Home » » Keith Olbermann suspended by MSNBC--but will he be back at all? Here's why Olbermann will NOT come back to MSNBC. Bye, bye, Olby!

Keith Olbermann suspended by MSNBC--but will he be back at all? Here's why Olbermann will NOT come back to MSNBC. Bye, bye, Olby!

Written By mista sense on Friday, November 5, 2010 | 12:43 PM

So Keith Olbermann is suspended, without pay, from MSNBC.   The proximate issue, we are told, is that Olbermann donated money to three Democratic congressional candidates.   But The Cable Gamer thinks that the issue is deeper and more unreconciliable. Indeed, TCG predicts that KO has either been KO'd, or will soon KO himself.  Olbermann will not return to MSNBC.

Why?  Three reasons:

First, TCG figures that bad blood has been boiling between Olbermann and MSNBC management for a long time.  As noted here at TCG many times, Olbermann has been open, even flamboyant, in his determination to show the world that he runs the channel.  Pushing out Dan Abrams, pulling in Rachel Maddow, and generally emasculating MSNBC chief Phil Griffin.  Such tactics have worked well enough for Olbermann so far, but like a gambler on a streak, Olbermann has confused the power of bluff and bravado with real strength.  He might think that he runs MSNBC, but in fact, there are layers of suits above him, reaching all the way to the executive suite at NBC, and then to GE, and then to the shareholders--hedge funds, institutional investors, the electronic herd--who truly run every big company these days.  Those folks have personal feelings, which Olbermann has routinely poked for years.  In addition, the C-suite types don't like to think that they have rabblerousers and troublemakers on the payroll, attracting the ire of Congress (now half-controlled by Republicans), regulators, and so on.   Olby thought he could fight The Man, but The Man will win.  By definition, big companies are bigger than their talent.  NBC, which has been around for 80 years, is plenty big. 
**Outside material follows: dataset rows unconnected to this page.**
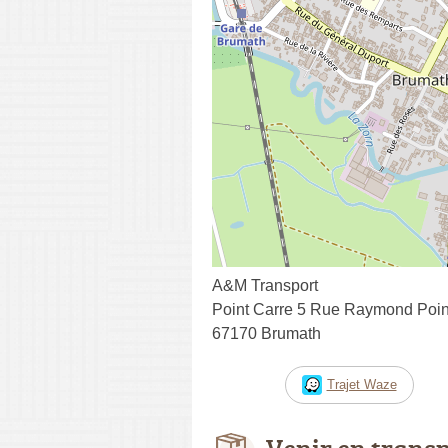
A&M Transport
Point Carre 5 Rue Raymond Poi
67170 Brumath
Trajet Waze
Venir en trans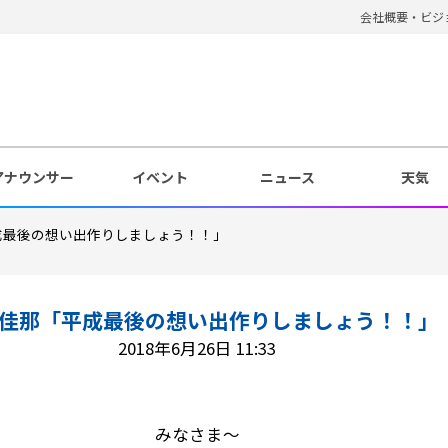
会社概要・ビジ
アナウンサー
イベント
ニュース
天気
成最後の想い出作りしましょう！！」
佳那「平成最後の想い出作りしましょう！！」
2018年6月26日 11:33
みなさま～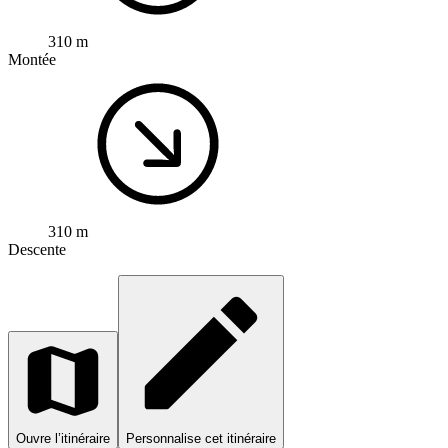
310 m
Montée
310 m
Descente
Ouvre l’itinéraire
Personnalise cet itinéraire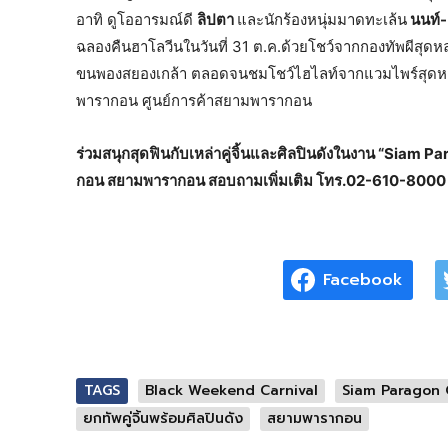
อาทิ ดูโออารมณ์ดี
ลิปตา
และนักร้องหนุ่มมาดทะเล้น
นนท์-
ฉลองคืนฮาโลวีนในวันที่ 31 ต.ค.ด้วยโชว์จากกองทัพผีสุดห
ขนพองสยองเกล้า ตลอดจนชมโชว์ไฮไลท์จากแวมไพร์สุดหล่
พารากอน ศูนย์การค้าสยามพารากอน
ร่วมสนุกสุดฟินกับเหล่าคู่จิ้นและศิลปินดังในงาน “Siam 
กอน สยามพารากอน สอบถามเพิ่มเติม โทร.02-610-8000
Facebook
TAGS
Black Weekend Carnival
Siam Paragon 
ยกทัพคู่จิ้นพร้อมศิลปินดัง
สยามพารากอน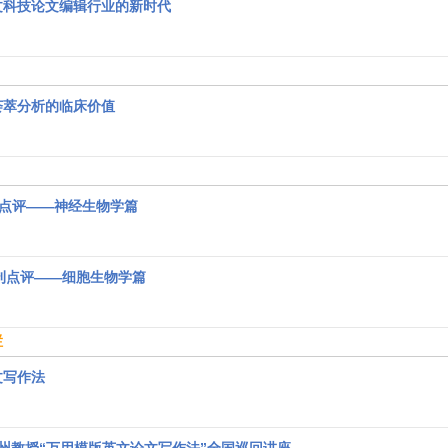
文科技论文编辑行业的新时代
荟萃分析的临床价值
刊点评——神经生物学篇
 期刊点评——细胞生物学篇
栏
文写作法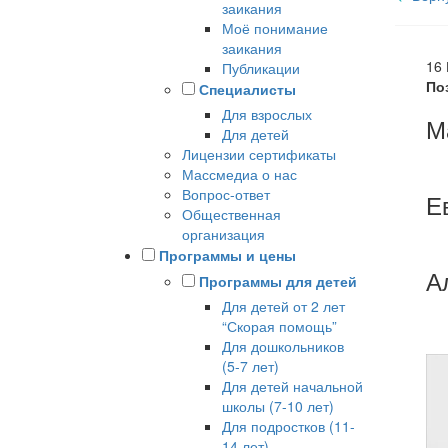
заикания
Моё понимание
заикания
16
Публикации
По
Специалисты
Для взрослых
М
Для детей
Лицензии сертификаты
Массмедиа о нас
Вопрос-ответ
Е
Общественная
организация
Программы и цены
А
Программы для детей
Для детей от 2 лет
“Скорая помощь”
Для дошкольников
(5-7 лет)
Для детей начальной
школы (7-10 лет)
Для подростков (11-
14 лет)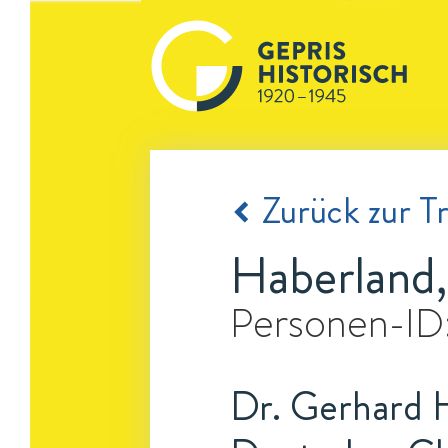
Zurück zur Tr
Haberland
Personen-ID
Dr. Gerhard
Second, Olbermann himself can probably see the handwriting on the wall, and so probably doesn't mind all that much that he is being pushed out of MSNBC.  As noted here at TCG in the past, Olby has a martyr complex that woudl rival Mel Gibson, and so the idea of sacrificing for his art isn't so bad. Olbermann has had a good run at MSNBC, but now, GE is in the midst of selling NBC-U, parent of MSNBC, to Comcast.  And Comcast is going to bring a new ethos to the company.   Who knows what Comcast careerist Steve Burke, who will replace Jeff Zucker as chief of NBCU, thinks about MSNBC, and Olbermann; the only guarantee is that Burke thinks different.   And so Olby, having rolled boxcars for years at MSNBC, can't expect to keep getting such good rolls of the dice in the future, under the new regime.    Indeed, Olby might even figure that he is enough of a marquee "brand" that he could carry a whole new channel, the way that Howard Stern put Sirius radio, or revive an old channel, the way that Conan O'Brien might seem to do at TBS.   What if, say, Daily Kos wants to start its own network?   Yes, Daily Kos is a blog--to which Olby has been contributing--but in the Converged world, why couldn't Kos do it?  Or maybe Newsweek--angel investor Sidney Harman can't seem to find an editor for his mag, so why not Olbermann?  Instant name ID, and instant buzz.

Third, even if MSNBC isn't determined to get rid of Olbermann, and even if Olbermann isn't determined to be gotten rid of, the practical reality of the next few days will clinch Olby's exit.  In a world of blogs and Twitter, somebody--most likely, Olbermann himself--will say or tweet something that inflames this "dicey" situation.   If Olby couldn't resist tweeting criticism of Jon Stewart, he won't be able to resist tweeting something about his situation.  Or blogging it, or texting it, or otherwise ruminating it.  And so in this high-stakes faceoff, someone will make a move that blows this situation up, and so makes it impossible, face-saving-wise, for Olbermann and MSNBC/GE/Comcast to resolve this situation amicably.   This is a volatile situation, and nobody is more volatile than Olby.

So you read it here first, folks--Keith Olbermann will not be back at MSNBC.